Should be excellent mothering ability, good dispositions, and great milk production for their calves. 
The one you have chosen as a pet for your mother, I like least. There are 3 kinds of animals and what they exhibit that I look for in docility.
1. Flighty, high headed, physically nervous animals. I cull 'em.
2. Just the normal, easy going, easy handling gentle animal. These are what we all want.
3. The timid, pushed around, 'dumb' animal that can barely care for and fend for herself much less a calf. The rest of the females push them around. No matter how many times they are worked or run thru a facility, they never seem to know what to do. Not exactly aggressive, just a pain in the butt to get them to 'do'. Easily bullied at the feed trough and bale ring by the others and subsequently, don't grow well. They tend to have a certain 'look' about them, in their head structure and faces. For lack of a better term, a 'retarded' look. Your future pet reminds me of that look. Maybe I'm wrong...

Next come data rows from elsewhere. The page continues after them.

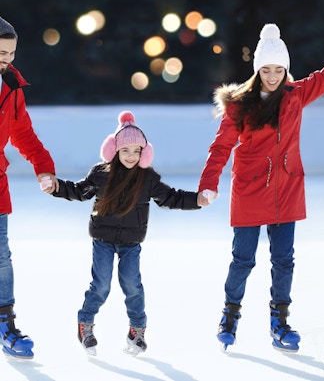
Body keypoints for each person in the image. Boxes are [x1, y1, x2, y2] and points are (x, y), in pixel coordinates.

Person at [198, 22, 324, 352]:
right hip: (250, 191)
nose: (272, 76)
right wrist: (208, 183)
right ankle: (229, 317)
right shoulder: (241, 104)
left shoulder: (295, 96)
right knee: (243, 260)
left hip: (286, 189)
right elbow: (221, 146)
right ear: (257, 70)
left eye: (278, 69)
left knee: (284, 261)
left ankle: (280, 323)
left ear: (286, 69)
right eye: (266, 70)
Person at [46, 111, 210, 356]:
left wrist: (197, 199)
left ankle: (137, 331)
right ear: (114, 151)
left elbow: (171, 197)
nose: (131, 156)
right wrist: (55, 187)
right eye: (125, 151)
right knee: (101, 285)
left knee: (132, 285)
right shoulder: (101, 174)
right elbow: (79, 191)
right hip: (103, 240)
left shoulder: (148, 178)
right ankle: (85, 324)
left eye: (136, 151)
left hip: (131, 243)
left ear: (144, 153)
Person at [0, 16, 58, 360]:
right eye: (0, 51)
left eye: (10, 52)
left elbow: (23, 134)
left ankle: (5, 322)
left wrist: (44, 168)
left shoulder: (11, 87)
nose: (6, 58)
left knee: (0, 259)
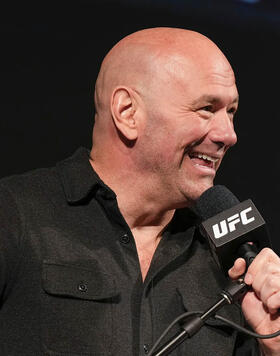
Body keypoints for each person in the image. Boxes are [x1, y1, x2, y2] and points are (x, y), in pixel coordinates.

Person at [0, 27, 280, 356]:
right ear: (127, 113)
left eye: (230, 112)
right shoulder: (14, 214)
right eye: (206, 108)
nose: (228, 135)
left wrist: (272, 348)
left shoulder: (229, 266)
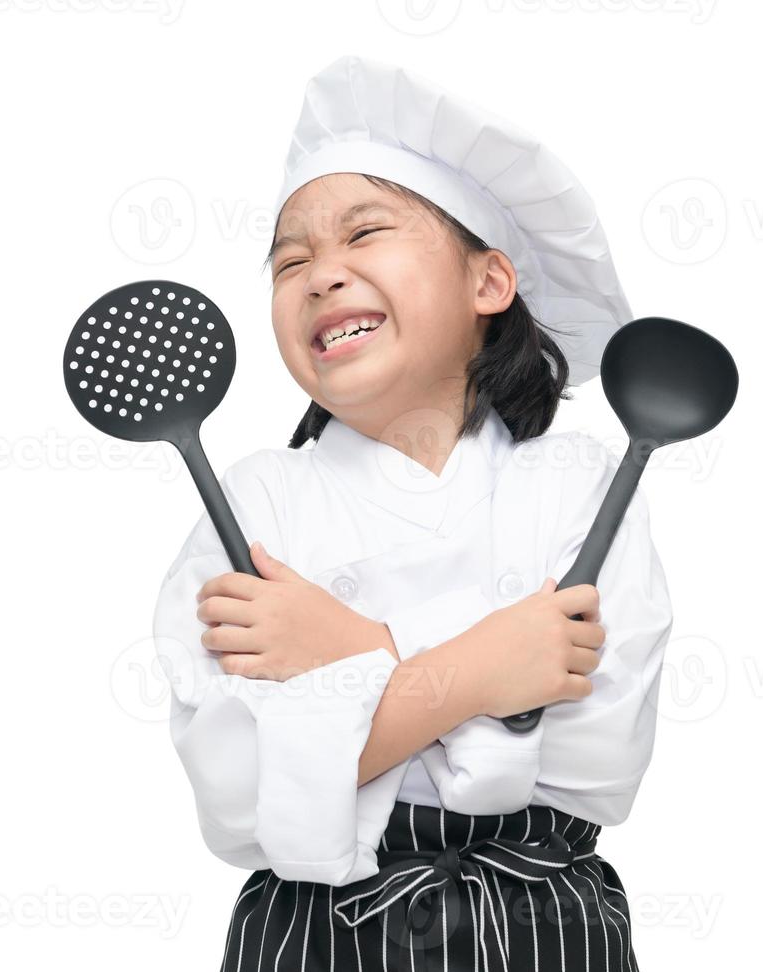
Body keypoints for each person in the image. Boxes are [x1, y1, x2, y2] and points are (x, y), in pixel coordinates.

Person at [150, 55, 673, 970]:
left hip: (551, 931)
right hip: (314, 938)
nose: (320, 276)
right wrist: (488, 668)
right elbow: (238, 796)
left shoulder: (582, 483)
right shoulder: (255, 503)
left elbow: (598, 765)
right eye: (291, 261)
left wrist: (342, 653)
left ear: (489, 283)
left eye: (365, 235)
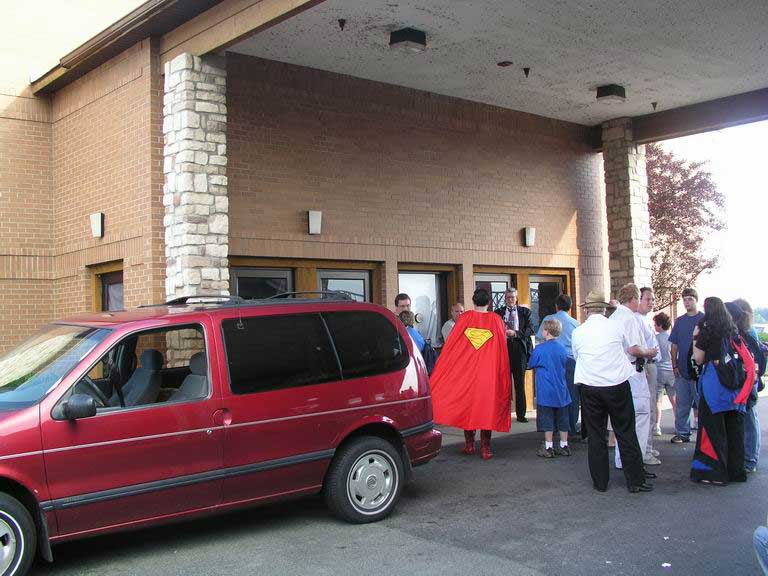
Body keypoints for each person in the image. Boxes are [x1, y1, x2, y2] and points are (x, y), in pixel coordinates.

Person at [572, 289, 651, 493]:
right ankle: (635, 480)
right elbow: (628, 348)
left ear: (587, 310)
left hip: (590, 386)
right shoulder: (615, 327)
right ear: (604, 310)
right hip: (616, 384)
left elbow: (576, 355)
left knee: (596, 435)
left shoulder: (578, 332)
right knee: (625, 431)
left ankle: (600, 482)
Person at [430, 288, 512, 460]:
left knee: (468, 406)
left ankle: (469, 445)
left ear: (473, 301)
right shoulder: (496, 320)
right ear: (489, 302)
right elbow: (502, 348)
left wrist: (445, 369)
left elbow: (452, 345)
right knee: (486, 407)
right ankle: (485, 448)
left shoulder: (465, 318)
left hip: (467, 372)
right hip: (488, 374)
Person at [689, 297, 754, 485]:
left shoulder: (707, 331)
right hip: (735, 389)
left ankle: (715, 473)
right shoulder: (733, 331)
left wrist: (695, 337)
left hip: (714, 387)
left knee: (713, 431)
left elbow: (699, 358)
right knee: (734, 431)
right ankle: (736, 472)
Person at [610, 284, 658, 471]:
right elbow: (633, 348)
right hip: (633, 371)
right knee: (640, 417)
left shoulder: (614, 317)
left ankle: (622, 459)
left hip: (618, 374)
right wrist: (649, 352)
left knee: (623, 419)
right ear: (633, 299)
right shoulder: (629, 318)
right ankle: (635, 462)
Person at [536, 294, 580, 436]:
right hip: (569, 360)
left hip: (550, 361)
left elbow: (539, 339)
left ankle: (550, 427)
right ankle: (570, 427)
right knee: (570, 395)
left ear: (556, 306)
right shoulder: (575, 323)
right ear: (570, 307)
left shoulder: (548, 320)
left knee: (550, 394)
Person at [731, 299, 765, 473]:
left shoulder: (747, 333)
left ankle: (750, 458)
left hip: (748, 381)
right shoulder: (743, 331)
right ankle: (748, 457)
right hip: (747, 380)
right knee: (747, 419)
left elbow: (756, 359)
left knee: (750, 420)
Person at [529, 319, 571, 458]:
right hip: (562, 390)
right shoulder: (562, 348)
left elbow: (530, 364)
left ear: (546, 332)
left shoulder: (540, 349)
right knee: (563, 419)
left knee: (547, 420)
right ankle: (564, 445)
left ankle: (548, 446)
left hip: (546, 391)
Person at [669, 288, 704, 444]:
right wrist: (674, 364)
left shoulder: (704, 319)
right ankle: (682, 433)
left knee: (702, 405)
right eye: (684, 300)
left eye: (690, 299)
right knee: (682, 404)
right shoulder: (680, 321)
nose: (687, 302)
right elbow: (674, 345)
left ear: (696, 300)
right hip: (682, 370)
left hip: (700, 371)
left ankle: (705, 437)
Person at [495, 288, 534, 422]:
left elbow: (530, 330)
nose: (510, 300)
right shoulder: (498, 313)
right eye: (507, 298)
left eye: (512, 297)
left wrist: (515, 333)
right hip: (504, 350)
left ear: (516, 298)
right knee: (503, 384)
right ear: (504, 299)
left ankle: (521, 414)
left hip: (519, 349)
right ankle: (502, 414)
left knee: (519, 383)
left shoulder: (525, 312)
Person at [638, 287, 661, 464]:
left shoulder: (645, 320)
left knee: (652, 407)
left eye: (652, 299)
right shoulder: (636, 321)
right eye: (648, 299)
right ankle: (645, 451)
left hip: (653, 365)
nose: (651, 302)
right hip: (646, 365)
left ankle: (649, 446)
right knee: (647, 410)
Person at [653, 312, 677, 435]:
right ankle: (680, 425)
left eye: (655, 324)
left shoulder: (656, 339)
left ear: (659, 325)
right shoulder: (672, 338)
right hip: (671, 371)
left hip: (659, 371)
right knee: (674, 399)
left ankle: (657, 426)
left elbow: (656, 355)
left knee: (658, 400)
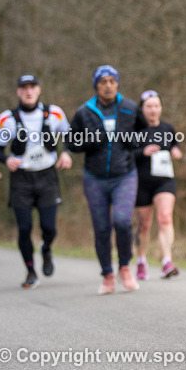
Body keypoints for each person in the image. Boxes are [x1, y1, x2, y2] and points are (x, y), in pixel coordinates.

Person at [67, 65, 143, 294]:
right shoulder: (84, 112)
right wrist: (90, 141)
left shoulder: (130, 107)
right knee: (101, 228)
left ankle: (124, 267)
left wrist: (133, 142)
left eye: (112, 81)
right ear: (96, 86)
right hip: (95, 178)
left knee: (122, 221)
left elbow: (145, 134)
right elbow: (71, 143)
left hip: (125, 175)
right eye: (103, 82)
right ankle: (107, 275)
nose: (108, 86)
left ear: (117, 83)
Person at [0, 75, 72, 288]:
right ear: (18, 91)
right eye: (24, 87)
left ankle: (46, 249)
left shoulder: (54, 113)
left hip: (47, 176)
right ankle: (30, 270)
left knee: (49, 227)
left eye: (32, 87)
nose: (28, 91)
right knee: (24, 227)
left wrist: (66, 154)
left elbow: (70, 137)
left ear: (39, 89)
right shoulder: (7, 118)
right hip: (21, 178)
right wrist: (6, 160)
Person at [133, 90, 182, 280]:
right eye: (149, 106)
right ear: (142, 109)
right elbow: (126, 155)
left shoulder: (168, 128)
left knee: (165, 218)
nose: (153, 110)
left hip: (164, 180)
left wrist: (176, 150)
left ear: (161, 108)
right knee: (144, 225)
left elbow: (174, 145)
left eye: (156, 106)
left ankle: (167, 261)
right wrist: (142, 152)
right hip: (142, 182)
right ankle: (141, 260)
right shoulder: (135, 131)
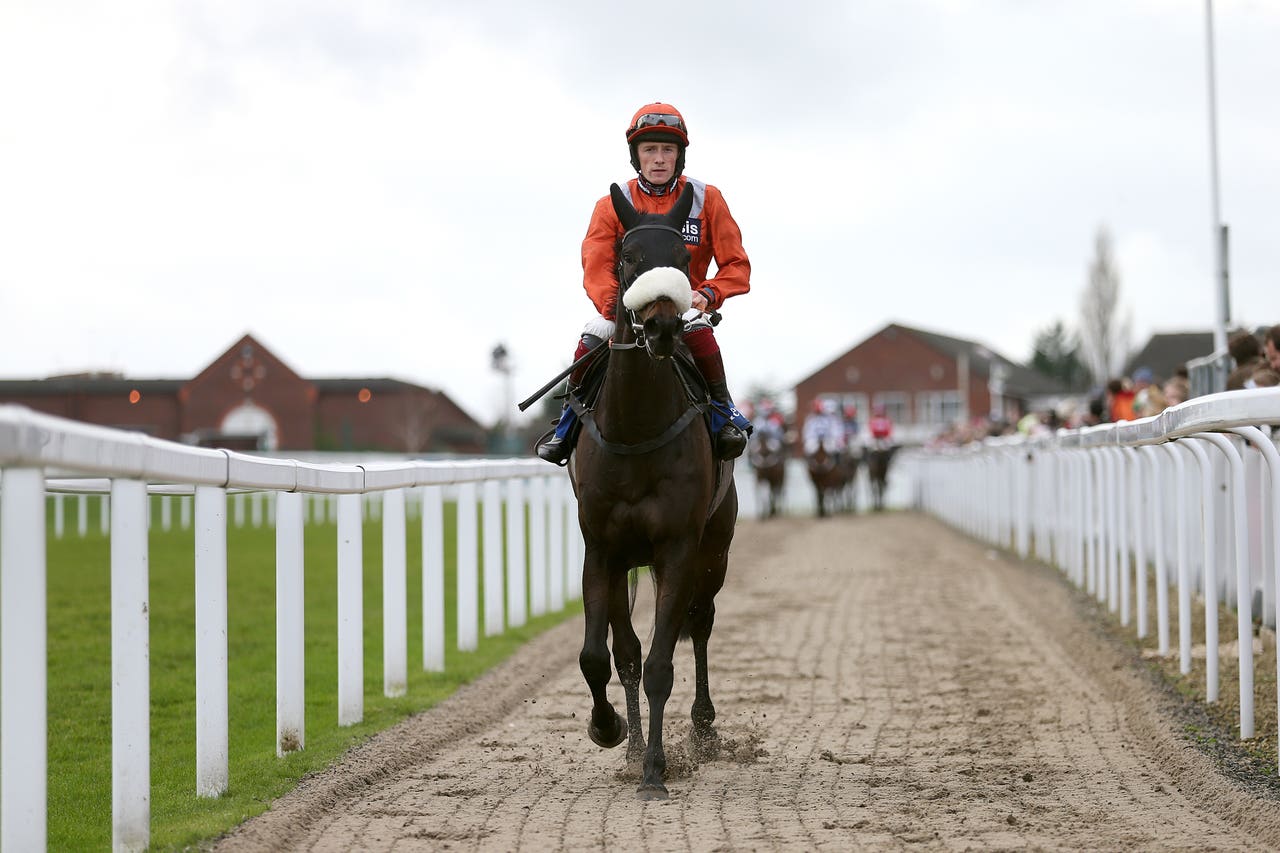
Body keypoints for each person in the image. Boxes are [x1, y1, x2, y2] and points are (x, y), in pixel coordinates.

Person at [536, 103, 753, 465]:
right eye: (649, 149)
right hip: (627, 310)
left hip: (684, 308)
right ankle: (567, 423)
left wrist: (708, 294)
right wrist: (611, 305)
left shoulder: (707, 198)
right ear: (636, 155)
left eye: (667, 150)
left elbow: (736, 264)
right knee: (591, 334)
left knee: (700, 332)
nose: (659, 159)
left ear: (679, 155)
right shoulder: (611, 204)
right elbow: (595, 263)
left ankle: (722, 410)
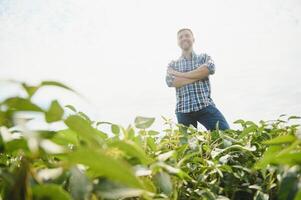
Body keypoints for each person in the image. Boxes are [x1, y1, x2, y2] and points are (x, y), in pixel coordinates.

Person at [165, 28, 230, 132]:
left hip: (204, 105)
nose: (184, 38)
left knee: (226, 134)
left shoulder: (204, 57)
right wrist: (198, 75)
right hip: (183, 110)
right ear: (177, 42)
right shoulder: (172, 64)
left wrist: (179, 74)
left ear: (193, 39)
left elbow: (209, 69)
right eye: (180, 37)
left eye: (187, 35)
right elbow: (171, 82)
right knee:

I'm sure you already know all this, but for those here at BYH not familar with Nellores, they are named after the sub region of India they originated from, and all of India does this in regards to regions and their cattle.They're all Brahman (Zebu) but the animals from that region just carry a different name, and it carried over when the Spanish brought them over to the Americas but especially in South and Central America. In India, they would more likely be called Ongole, which is part of the Nellore district. Starting to see some Nellores on the Texas gulf coast because of their better heat resistance and foraging ability.


----------